Someday I dream of  barter with the neighbors for pasturage, perhaps, for a pair of working horses to haul logs out of the woods for firewood and cut hay.  Or maybe we’ll finally break down and get a tractor, who knows.  I understand the horses better, though.

Eventually the young perennials I am planting right now will grow large and begin to produce, and I will have nuts and new fruits to sell, and elderberry syrup and currant and aronia juice to sell.  I’m waiting until the children have the fun of climbing up the trees to help the harvest - it is hard to believe that someday they will need to climb.

Eventually, we will begin seeing the fruit of our breeding and selecting of small backyard dairy goats for thrift and hardiness - and I hope we will begin to see them popping up in yards.  I find that the best advertisement for the goats is the goats themselves - it is not possible to meet them without beginning to consider ways you could bring these small creatures home to your own yard.

I’m still mulling over sheep in the long term, and a host of other projects.  My goal is a year round income - products that come and go with each season, workloads that move around the year, if not evenly, gracefully. 

I dream of a place to teach classes, to invite people in.  I dream of neighbors all sitting down to a homegrown thanksgiving turkey.  I dream of open-farm days and tomato tastings. 

I have no idea how many of these dreams will come true, or whether Isaiah will ever get the farm he dreams of.  I hope he does - at least some of it - with us.
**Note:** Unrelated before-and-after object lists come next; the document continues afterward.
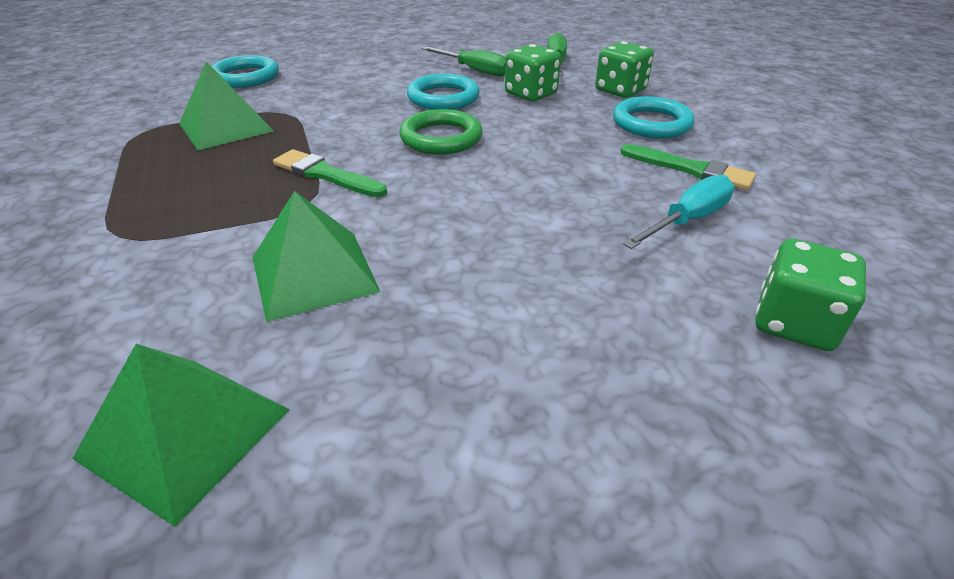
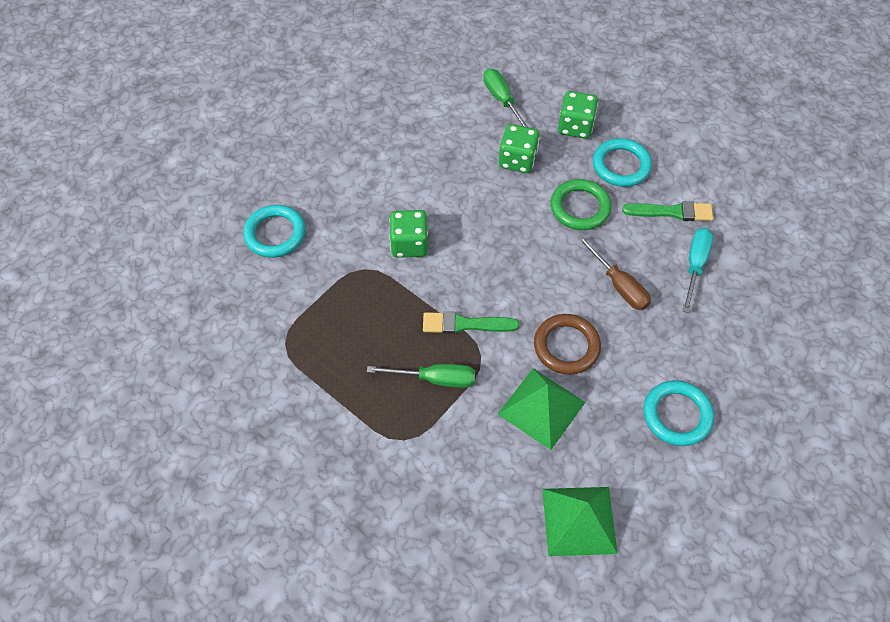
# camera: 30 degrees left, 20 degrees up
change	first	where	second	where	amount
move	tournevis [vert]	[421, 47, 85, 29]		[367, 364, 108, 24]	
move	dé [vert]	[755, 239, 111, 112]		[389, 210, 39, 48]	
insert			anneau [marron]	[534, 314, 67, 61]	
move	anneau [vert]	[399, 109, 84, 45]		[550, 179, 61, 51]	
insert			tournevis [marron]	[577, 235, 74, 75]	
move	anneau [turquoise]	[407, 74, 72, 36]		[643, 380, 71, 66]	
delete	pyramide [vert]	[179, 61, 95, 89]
I hope as he grows bigger, we are wise enough to let him make as much as he can of our place in his image, so that he doesn’t feel he has to go off, seeking a farm that he could never find at home.  I tell him that we can try and make our farm into what he wants - that it will take time and determination and work, and if he’s not afraid of those things, it may well happen.

The old saying “Doing has no need of wishing” is only partly true, you know.  It is true that you need not stand about in hopeless desire for something that seems so far away an unattainable if you set to making it happen.  But there is a time and a place for wishing, for the innocent dreaming of what could be.  I’m glad my son wishes a farm, and I’m looking forward to a long future of doing the work of making both our wishes come true.